Excerpt to read:
·····
The above relate to the larger organizations. As I detailed three years ago, the lack of a culture of (internal and external) communication in smaller companies is a further obstacle to overcome.

Public relations remains important

Giving authority and carriage to public relations are goals women and men must embrace. The positive outcomes are numerous, such as: marketing it as a profession that attracts more young people; and companies gaining a better understanding about the importance of PR as a management function—and, in return, creating new employment positions to help realize business and communication objectives.

Likely, this is our paramount issue: The importance of public relations in business and society, rather than the fact that the majority of PR professionals are women.

Personal challenges

“There is only one way to fill the gap: never stop increasing one’s competencies and skills to keep one’s work updated.” Patrizia Rutigliano, current president, Ferpi  

A major challenge we should each embrace is constantly keeping our skill set updated, as well as general trends in the industry. The perception of our field is one where change happens faster than others do—this is a debatable concept.

This challenge involves both women and men. As Ferpi President Patrizia Rutigliano indicated, “There is only one way to fill the gap: never stop increasing one’s competencies and skills to keep one’s work updated.”

A final turf risk for women in PR: recycled male journalists in reinvented roles

With new media growing and traditional media shrinking, let alone economic crises resulting in job losses, the new scenario for journalism and public relations is changing lightening fast and the borders between our traditional roles have become less defined.

In Italy, we note a growing trend regarding male journalists who lost their newspaper jobs; many are recycling (or reinventing) themselves into new positions in public relations.

The risk for Italian PR women relates to the longer history, where it is easier for men to climb the corporate ladder, no matter what was their previous employment and role.
·····
Exercise 1:
Quote the lines of the records exactly, starting with the line containing "Chalmer L. Frye" and going on through the line containing "Count the Iran values in the range 0 to 1.".
·····
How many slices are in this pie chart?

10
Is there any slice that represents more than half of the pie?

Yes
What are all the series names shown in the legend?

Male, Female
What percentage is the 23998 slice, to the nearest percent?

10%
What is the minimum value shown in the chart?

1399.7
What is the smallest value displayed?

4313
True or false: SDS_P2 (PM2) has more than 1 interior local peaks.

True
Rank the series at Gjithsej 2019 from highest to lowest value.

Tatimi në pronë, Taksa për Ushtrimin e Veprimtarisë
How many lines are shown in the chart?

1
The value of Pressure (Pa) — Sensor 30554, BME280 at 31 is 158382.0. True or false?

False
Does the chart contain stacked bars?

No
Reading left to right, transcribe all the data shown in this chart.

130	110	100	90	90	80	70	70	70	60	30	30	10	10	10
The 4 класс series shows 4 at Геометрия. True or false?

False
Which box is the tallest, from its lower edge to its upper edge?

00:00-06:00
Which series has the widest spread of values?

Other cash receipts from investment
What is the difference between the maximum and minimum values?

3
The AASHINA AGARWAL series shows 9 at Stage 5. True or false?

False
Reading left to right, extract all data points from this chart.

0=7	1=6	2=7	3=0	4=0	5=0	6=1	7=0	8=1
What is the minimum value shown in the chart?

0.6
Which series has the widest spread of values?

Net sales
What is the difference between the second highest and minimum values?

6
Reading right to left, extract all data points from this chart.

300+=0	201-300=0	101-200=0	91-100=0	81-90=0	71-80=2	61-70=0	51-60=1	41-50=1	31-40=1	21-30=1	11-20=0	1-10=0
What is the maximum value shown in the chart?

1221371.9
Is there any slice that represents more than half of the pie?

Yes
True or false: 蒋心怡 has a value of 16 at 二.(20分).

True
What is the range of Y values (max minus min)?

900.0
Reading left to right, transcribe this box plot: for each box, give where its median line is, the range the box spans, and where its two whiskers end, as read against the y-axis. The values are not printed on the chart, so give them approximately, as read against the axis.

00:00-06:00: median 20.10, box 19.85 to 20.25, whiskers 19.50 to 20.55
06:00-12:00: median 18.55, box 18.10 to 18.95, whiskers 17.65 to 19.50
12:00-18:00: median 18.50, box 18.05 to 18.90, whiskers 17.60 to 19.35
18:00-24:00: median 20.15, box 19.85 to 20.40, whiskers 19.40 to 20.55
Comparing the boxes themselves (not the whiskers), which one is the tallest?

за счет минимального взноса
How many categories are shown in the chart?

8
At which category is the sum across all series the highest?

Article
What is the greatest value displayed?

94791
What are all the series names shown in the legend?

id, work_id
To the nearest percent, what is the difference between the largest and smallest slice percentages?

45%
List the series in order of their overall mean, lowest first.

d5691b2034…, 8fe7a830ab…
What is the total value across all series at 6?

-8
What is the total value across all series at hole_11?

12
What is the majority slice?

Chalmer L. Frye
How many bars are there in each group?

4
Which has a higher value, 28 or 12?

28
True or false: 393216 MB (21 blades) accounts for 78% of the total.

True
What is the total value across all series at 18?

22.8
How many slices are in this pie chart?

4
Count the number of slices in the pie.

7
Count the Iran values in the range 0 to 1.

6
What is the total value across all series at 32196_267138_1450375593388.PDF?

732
·····
Exercise 2:
Print the whole excerpt on women in public relations exactly.

Answer space 1:
Chalmer L. Frye
How many bars are there in each group?

4
Which has a higher value, 28 or 12?

28
True or false: 393216 MB (21 blades) accounts for 78% of the total.

True
What is the total value across all series at 18?

22.8
How many slices are in this pie chart?

4
Count the number of slices in the pie.

7
Count the Iran values in the range 0 to 1.

Answer space 2:
The above relate to the larger organizations. As I detailed three years ago, the lack of a culture of (internal and external) communication in smaller companies is a further obstacle to overcome.

Public relations remains important

Giving authority and carriage to public relations are goals women and men must embrace. The positive outcomes are numerous, such as: marketing it as a profession that attracts more young people; and companies gaining a better understanding about the importance of PR as a management function—and, in return, creating new employment positions to help realize business and communication objectives.

Likely, this is our paramount issue: The importance of public relations in business and society, rather than the fact that the majority of PR professionals are women.

Personal challenges

“There is only one way to fill the gap: never stop increasing one’s competencies and skills to keep one’s work updated.” Patrizia Rutigliano, current president, Ferpi  

A major challenge we should each embrace is constantly keeping our skill set updated, as well as general trends in the industry. The perception of our field is one where change happens faster than others do—this is a debatable concept.

This challenge involves both women and men. As Ferpi President Patrizia Rutigliano indicated, “There is only one way to fill the gap: never stop increasing one’s competencies and skills to keep one’s work updated.”

A final turf risk for women in PR: recycled male journalists in reinvented roles

With new media growing and traditional media shrinking, let alone economic crises resulting in job losses, the new scenario for journalism and public relations is changing lightening fast and the borders between our traditional roles have become less defined.

In Italy, we note a growing trend regarding male journalists who lost their newspaper jobs; many are recycling (or reinventing) themselves into new positions in public relations.

The risk for Italian PR women relates to the longer history, where it is easier for men to climb the corporate ladder, no matter what was their previous employment and role.